'''

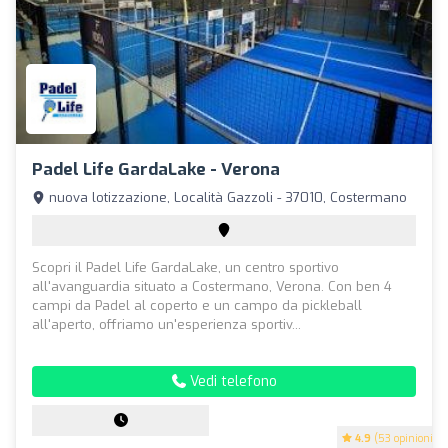
Padel Life GardaLake - Verona
nuova lotizzazione, Località Gazzoli - 37010, Costermano
Scopri il Padel Life GardaLake, un centro sportivo
all'avanguardia situato a Costermano, Verona. Con ben 4
campi da Padel al coperto e un campo da pickleball
all'aperto, offriamo un'esperienza sportiv...
Vedi telefono
4.9
(53 opinioni)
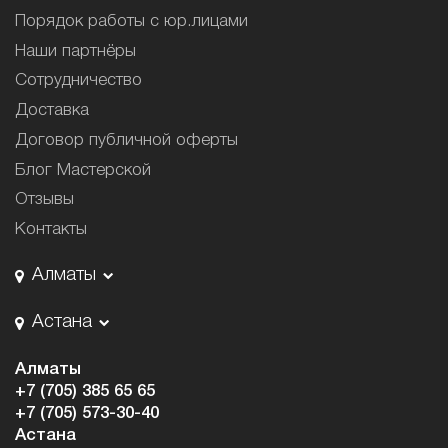
Порядок работы с юр.лицами
Наши партнёры
Сотрудничество
Доставка
Договор публичной оферты
Блог Мастерской
Отзывы
Контакты
Алматы
Астана
Алматы
+7 (705) 385 65 65
+7 (705) 573-30-40
Астана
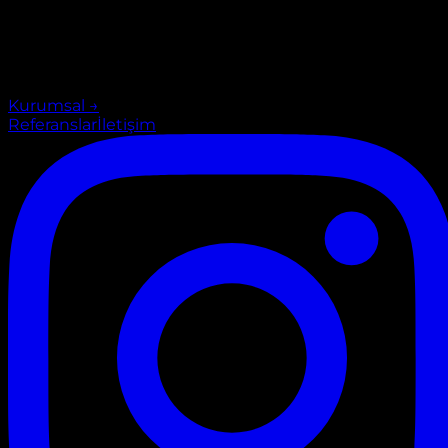
Kurumsal
→
Referanslar
İletişim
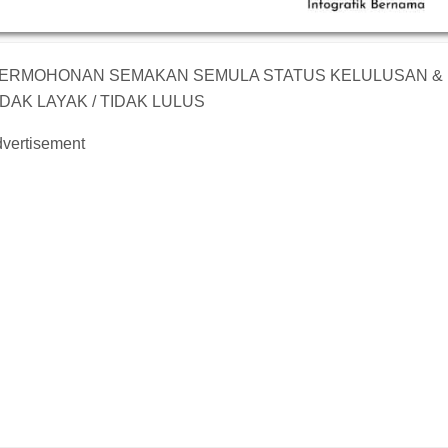
 PERMOHONAN SEMAKAN SEMULA STATUS KELULUSAN &
AK LAYAK / TIDAK LULUS
vertisement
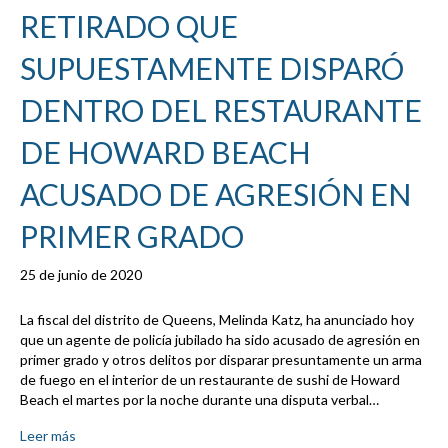
RETIRADO QUE
SUPUESTAMENTE DISPARÓ
DENTRO DEL RESTAURANTE
DE HOWARD BEACH
ACUSADO DE AGRESIÓN EN
PRIMER GRADO
25 de junio de 2020
La fiscal del distrito de Queens, Melinda Katz, ha anunciado hoy
que un agente de policía jubilado ha sido acusado de agresión en
primer grado y otros delitos por disparar presuntamente un arma
de fuego en el interior de un restaurante de sushi de Howard
Beach el martes por la noche durante una disputa verbal…
Leer más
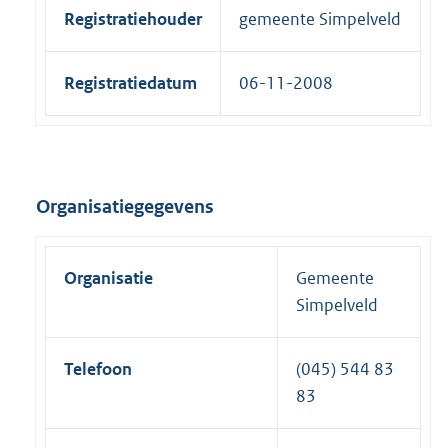
Registratiehouder
gemeente Simpelveld
Registratiedatum
06-11-2008
Organisatiegegevens
Organisatie
Gemeente
Simpelveld
Telefoon
(045) 544 83
83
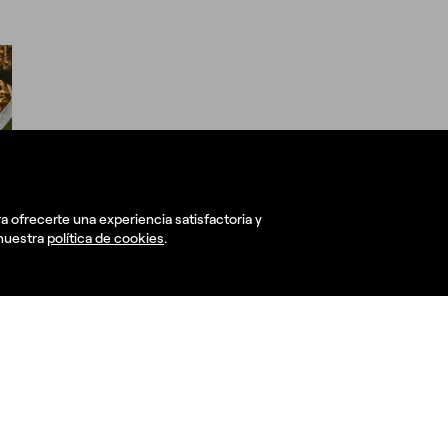
Cuáles son tus reto
manos y juntos los haremos real
a ofrecerte una experiencia satisfactoria y
 nuestra
política de cookies
.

'''

**EXERCISE DESCRIPTION:**
Figure out how many lines in the entries above contain "Life". Write only that number.

**TASK SOLUTION:**
2